Content starts

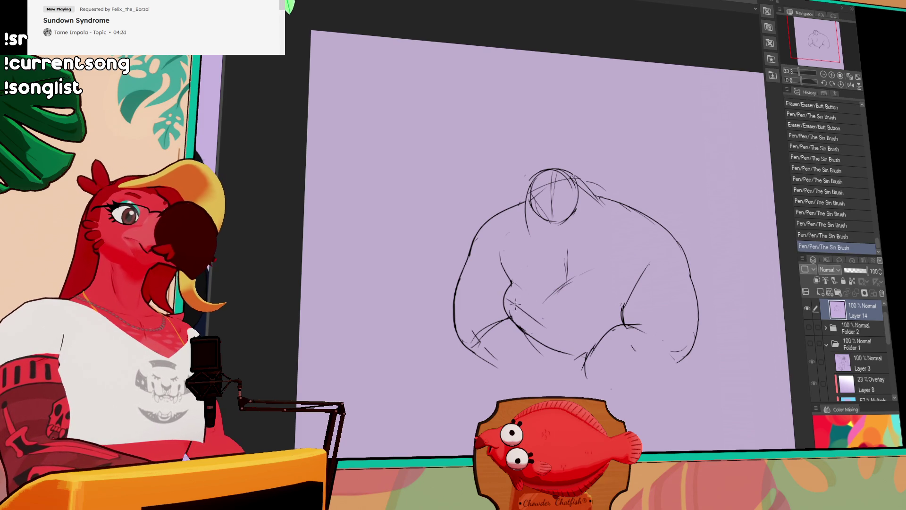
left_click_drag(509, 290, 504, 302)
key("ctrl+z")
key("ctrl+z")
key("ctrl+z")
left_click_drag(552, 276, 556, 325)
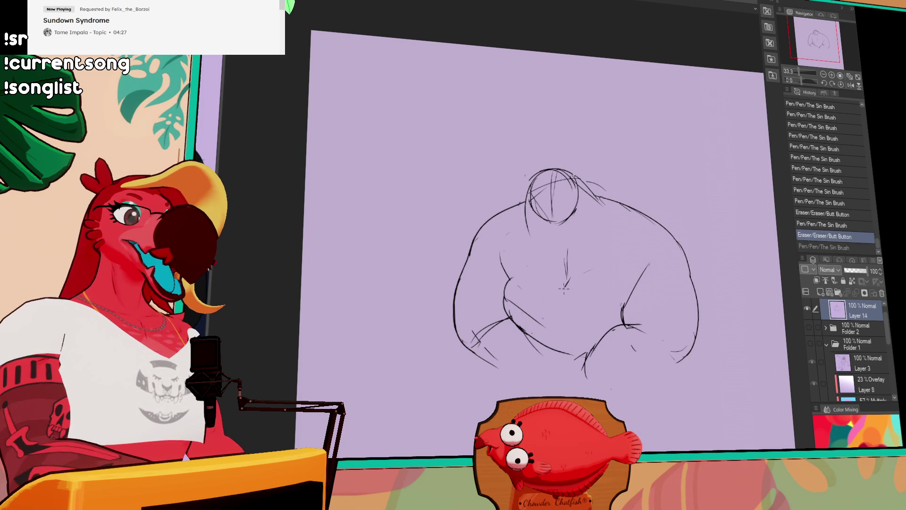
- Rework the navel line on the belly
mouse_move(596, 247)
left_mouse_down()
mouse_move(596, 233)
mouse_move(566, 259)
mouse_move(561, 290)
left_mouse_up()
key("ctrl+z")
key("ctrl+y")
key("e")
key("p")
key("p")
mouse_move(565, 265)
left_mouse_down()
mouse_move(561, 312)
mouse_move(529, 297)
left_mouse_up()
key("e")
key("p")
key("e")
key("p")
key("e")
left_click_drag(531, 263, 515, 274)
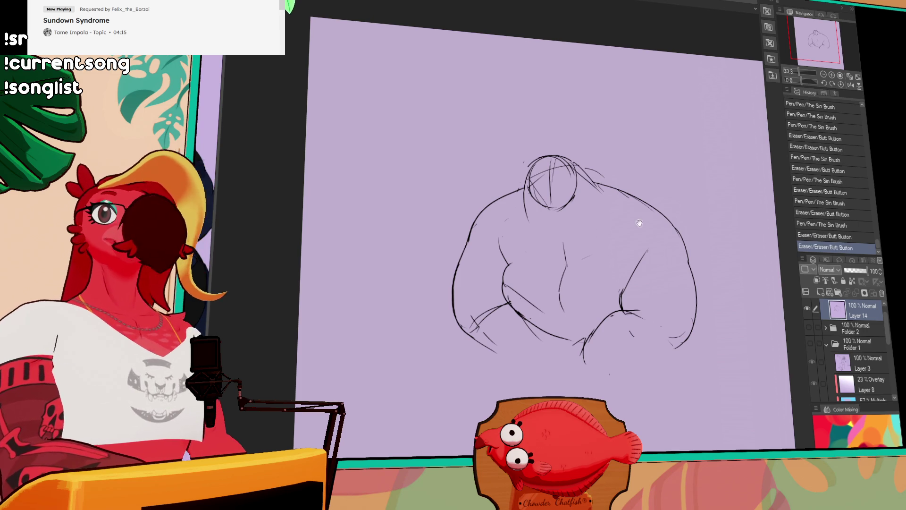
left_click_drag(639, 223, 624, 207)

Content ends

Directions »
Reproduce every line of the data above, exactly as it stands, but not the pictures.

Solution to this problem »
left_click_drag(509, 290, 504, 302)
key("ctrl+z")
key("ctrl+z")
key("ctrl+z")
left_click_drag(552, 276, 556, 325)
- Rework the navel line on the belly
mouse_move(596, 247)
left_mouse_down()
mouse_move(596, 233)
mouse_move(566, 259)
mouse_move(561, 290)
left_mouse_up()
key("ctrl+z")
key("ctrl+y")
key("e")
key("p")
key("p")
mouse_move(565, 265)
left_mouse_down()
mouse_move(561, 312)
mouse_move(529, 297)
left_mouse_up()
key("e")
key("p")
key("e")
key("p")
key("e")
left_click_drag(531, 263, 515, 274)
left_click_drag(639, 223, 624, 207)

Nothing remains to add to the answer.